Surat yang dikirim beberapa lembaga atau kantor mereka mengutip unggahan yang ditulis di media sosial dan dugaan dukungan terhadap "terorisme" sebagai alasan penangguhan segera sampai "masalah tersebut diselidiki." Di beberapa kasus, penerima telah dipanggil untuk menghadap komite disiplin.
"Orang-orang yang telah bekerja selama tiga, empat, lima tahun mendapati diri mereka menerima surat yang mengatakan jangan masuk kerja karena apa yang Anda publikasikan," kata Hassan Jabareen, direktur Adalah, Pusat Hukum untuk Hak-Hak Minoritas Arab di Israel, dikutip dari Al Jazeera, 18 Oktober 2023.

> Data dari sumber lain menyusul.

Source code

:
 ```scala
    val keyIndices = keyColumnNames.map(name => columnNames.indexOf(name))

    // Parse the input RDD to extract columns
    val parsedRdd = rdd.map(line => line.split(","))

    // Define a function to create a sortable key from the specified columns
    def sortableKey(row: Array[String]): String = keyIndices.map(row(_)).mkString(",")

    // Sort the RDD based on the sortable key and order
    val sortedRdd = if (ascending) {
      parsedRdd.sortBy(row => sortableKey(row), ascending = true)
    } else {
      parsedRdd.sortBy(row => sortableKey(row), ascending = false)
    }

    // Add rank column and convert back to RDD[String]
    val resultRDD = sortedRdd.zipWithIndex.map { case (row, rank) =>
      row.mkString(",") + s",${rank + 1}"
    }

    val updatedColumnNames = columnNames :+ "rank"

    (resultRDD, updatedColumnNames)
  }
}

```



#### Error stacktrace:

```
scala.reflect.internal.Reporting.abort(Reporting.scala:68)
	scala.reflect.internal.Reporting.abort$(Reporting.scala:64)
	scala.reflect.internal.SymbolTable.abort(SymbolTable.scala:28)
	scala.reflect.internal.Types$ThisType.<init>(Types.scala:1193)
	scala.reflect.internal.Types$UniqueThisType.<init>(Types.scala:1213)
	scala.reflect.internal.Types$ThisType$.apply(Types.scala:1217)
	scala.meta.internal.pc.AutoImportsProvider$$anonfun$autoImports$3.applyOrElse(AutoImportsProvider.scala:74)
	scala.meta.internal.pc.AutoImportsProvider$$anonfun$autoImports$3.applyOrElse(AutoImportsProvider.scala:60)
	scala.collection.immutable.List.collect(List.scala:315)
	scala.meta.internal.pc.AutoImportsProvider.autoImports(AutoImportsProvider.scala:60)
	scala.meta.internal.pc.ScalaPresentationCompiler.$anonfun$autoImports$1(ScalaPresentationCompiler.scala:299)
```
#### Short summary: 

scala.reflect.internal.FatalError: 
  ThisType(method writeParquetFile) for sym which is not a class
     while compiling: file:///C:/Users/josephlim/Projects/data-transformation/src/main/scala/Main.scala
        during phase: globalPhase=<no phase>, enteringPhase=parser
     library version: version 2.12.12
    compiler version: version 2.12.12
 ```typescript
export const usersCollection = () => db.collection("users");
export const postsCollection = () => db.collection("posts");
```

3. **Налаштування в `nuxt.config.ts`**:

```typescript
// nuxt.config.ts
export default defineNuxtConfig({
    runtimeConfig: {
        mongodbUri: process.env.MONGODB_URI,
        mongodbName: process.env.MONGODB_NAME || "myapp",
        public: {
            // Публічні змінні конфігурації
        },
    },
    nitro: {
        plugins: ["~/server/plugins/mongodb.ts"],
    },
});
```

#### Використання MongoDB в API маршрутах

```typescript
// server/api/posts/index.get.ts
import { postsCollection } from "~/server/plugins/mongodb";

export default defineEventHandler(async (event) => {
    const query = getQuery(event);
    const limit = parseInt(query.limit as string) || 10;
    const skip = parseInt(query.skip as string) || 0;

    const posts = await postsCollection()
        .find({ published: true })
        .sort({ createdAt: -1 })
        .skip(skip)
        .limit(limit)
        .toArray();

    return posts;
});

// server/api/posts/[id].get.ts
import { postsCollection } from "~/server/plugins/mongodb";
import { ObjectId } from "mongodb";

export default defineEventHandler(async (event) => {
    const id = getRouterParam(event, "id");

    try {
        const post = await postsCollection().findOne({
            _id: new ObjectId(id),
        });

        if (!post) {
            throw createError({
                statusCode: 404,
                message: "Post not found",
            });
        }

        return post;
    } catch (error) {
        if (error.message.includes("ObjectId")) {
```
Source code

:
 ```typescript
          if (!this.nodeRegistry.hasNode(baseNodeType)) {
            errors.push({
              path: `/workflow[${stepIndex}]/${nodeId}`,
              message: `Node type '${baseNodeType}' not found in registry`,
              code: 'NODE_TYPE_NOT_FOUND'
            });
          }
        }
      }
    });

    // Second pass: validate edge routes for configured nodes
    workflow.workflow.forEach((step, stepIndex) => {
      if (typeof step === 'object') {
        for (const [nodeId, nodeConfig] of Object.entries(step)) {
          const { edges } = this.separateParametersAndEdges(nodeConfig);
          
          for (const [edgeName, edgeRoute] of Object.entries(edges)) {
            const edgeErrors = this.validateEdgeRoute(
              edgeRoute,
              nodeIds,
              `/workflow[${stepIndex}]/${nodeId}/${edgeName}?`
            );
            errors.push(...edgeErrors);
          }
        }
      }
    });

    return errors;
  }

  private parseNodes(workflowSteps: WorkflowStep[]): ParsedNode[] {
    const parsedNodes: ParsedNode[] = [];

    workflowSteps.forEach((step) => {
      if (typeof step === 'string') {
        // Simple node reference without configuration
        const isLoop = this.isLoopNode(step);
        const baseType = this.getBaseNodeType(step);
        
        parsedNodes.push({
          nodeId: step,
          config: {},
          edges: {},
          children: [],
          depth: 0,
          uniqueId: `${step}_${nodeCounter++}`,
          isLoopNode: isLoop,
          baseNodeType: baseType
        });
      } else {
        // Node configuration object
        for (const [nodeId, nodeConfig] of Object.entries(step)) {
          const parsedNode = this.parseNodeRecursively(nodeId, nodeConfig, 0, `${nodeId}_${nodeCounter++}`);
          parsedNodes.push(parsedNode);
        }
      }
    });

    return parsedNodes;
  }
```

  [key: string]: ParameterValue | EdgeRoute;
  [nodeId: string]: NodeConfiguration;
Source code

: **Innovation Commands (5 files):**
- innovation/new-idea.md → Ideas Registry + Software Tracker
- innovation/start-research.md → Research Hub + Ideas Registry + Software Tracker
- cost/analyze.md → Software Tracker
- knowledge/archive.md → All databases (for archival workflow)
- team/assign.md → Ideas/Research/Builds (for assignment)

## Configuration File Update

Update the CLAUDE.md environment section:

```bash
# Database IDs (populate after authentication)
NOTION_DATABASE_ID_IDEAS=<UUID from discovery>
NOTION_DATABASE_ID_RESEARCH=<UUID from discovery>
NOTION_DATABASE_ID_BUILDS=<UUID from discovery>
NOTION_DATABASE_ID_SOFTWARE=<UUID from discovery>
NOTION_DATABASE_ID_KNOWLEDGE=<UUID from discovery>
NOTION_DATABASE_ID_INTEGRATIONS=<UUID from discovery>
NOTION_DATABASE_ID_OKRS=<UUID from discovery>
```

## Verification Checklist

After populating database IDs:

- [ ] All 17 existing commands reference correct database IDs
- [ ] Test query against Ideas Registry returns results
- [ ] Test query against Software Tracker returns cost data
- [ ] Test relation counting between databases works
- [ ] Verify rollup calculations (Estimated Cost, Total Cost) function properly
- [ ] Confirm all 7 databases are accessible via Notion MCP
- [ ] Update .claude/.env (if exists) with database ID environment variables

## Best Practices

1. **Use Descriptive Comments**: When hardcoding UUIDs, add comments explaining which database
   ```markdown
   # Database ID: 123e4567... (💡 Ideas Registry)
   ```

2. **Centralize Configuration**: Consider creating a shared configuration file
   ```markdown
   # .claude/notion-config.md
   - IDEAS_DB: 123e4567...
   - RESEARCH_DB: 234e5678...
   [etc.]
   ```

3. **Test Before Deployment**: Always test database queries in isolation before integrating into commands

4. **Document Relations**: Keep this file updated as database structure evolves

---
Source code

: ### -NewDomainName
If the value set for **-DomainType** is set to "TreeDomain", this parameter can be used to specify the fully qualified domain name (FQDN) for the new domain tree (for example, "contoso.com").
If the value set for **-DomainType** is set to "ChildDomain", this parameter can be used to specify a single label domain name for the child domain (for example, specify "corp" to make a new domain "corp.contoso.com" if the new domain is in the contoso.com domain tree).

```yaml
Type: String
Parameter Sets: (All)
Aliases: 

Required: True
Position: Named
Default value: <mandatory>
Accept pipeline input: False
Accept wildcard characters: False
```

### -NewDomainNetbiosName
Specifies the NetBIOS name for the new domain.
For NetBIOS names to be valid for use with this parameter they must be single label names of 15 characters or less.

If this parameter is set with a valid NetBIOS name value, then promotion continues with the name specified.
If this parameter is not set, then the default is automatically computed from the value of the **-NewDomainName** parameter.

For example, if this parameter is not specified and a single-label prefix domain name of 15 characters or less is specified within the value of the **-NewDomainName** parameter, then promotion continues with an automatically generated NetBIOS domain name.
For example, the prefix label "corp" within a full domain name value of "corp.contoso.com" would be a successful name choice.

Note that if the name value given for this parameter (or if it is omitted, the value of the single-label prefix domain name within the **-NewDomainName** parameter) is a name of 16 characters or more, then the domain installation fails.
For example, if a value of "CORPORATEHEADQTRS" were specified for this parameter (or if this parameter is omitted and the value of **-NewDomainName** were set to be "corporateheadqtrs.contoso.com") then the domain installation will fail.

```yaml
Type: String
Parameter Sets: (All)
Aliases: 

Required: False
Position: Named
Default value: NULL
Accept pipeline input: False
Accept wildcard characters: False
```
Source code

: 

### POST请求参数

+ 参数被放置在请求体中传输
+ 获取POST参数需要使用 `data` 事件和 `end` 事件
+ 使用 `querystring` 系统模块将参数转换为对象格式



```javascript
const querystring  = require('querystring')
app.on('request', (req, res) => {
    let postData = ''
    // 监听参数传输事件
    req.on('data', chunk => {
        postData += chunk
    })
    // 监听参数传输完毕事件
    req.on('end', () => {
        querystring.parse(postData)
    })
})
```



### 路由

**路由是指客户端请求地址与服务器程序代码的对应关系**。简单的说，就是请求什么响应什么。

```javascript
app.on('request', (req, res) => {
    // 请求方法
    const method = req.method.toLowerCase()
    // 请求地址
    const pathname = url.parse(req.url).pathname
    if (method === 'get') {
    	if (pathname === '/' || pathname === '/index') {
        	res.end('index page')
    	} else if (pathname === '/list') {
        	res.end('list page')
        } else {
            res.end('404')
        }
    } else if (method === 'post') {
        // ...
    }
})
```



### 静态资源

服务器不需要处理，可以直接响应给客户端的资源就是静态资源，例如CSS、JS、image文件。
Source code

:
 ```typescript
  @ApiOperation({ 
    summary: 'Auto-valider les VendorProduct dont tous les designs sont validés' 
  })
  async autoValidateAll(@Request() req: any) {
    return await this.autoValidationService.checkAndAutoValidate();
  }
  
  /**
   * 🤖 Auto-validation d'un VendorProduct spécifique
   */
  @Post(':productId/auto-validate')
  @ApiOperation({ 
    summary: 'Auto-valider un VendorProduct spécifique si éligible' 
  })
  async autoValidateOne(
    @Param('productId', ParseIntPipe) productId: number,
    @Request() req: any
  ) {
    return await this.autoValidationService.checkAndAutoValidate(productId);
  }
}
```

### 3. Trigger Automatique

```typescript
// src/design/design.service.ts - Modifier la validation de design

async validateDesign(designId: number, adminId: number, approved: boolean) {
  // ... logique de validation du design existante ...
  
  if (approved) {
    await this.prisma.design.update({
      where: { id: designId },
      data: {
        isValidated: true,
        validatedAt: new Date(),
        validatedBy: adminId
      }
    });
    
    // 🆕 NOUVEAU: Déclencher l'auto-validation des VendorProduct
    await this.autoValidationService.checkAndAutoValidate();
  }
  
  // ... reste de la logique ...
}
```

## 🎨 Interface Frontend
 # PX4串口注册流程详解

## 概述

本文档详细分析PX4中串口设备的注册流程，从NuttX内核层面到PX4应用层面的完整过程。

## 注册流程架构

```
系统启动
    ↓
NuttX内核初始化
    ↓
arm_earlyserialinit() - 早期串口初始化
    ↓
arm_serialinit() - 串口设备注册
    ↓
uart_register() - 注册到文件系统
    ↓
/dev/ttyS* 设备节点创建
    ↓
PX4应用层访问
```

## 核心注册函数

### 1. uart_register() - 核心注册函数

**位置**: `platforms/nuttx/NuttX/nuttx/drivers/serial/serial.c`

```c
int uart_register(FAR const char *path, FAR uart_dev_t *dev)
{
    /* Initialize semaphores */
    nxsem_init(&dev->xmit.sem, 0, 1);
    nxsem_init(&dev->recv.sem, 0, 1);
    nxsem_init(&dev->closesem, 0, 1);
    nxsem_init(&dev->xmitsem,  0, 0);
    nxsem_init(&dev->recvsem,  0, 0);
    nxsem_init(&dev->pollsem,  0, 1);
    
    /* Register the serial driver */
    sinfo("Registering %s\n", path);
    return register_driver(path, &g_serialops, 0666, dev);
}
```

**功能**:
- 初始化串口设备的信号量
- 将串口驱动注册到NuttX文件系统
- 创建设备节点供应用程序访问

Dalam beberapa kasus, "mereka mengatakan sidang akan diadakan di kemudian hari, namun mereka tidak (menentukan) kapan," katanya. "Sidang harus diadakan sebelum Anda mengambil keputusan."
Tidak Sah Dilakukan
Adalah mengetahui setidaknya ada selusin pekerja yang diskors sejak Sabtu lalu karena kondisi serupa, sebagian besar karena unggahan di media sosial. Mereka juga menerima pengaduan dari sekitar 40 mahasiswa Palestina di universitas dan perguruan tinggi Israel yang telah menerima surat pengusiran atau skorsing dari institusi mereka.
Wehbe Badarni, direktur Serikat Pekerja Arab di kota utara Nazareth, juga mengatakan pada Al Jazeera bahwa serikat pekerja tersebut menindaklanjuti lebih dari 35 pengaduan, termasuk pelajar dan pekerja di rumah sakit, hotel, pompa bensin, serta restoran.
Di satu surat yang dilihat Al Jazeera, sebuah perusahaan telah memanggil seorang karyawan ke sidang telepon untuk "memeriksa kemungkinan pemutusan hubungan kerja dengan perusahaan tersebut" atas "unggahan yang mendukung aktivitas dan hasutan teroris."
"Hasutan untuk melakukan terorisme adalah tuduhan serius yang perlu dibuktikan di pengadilan," kata Salam Irsheid, pengacara Adalah. "Menurut kami, apa yang terjadi saat ini tidak sah."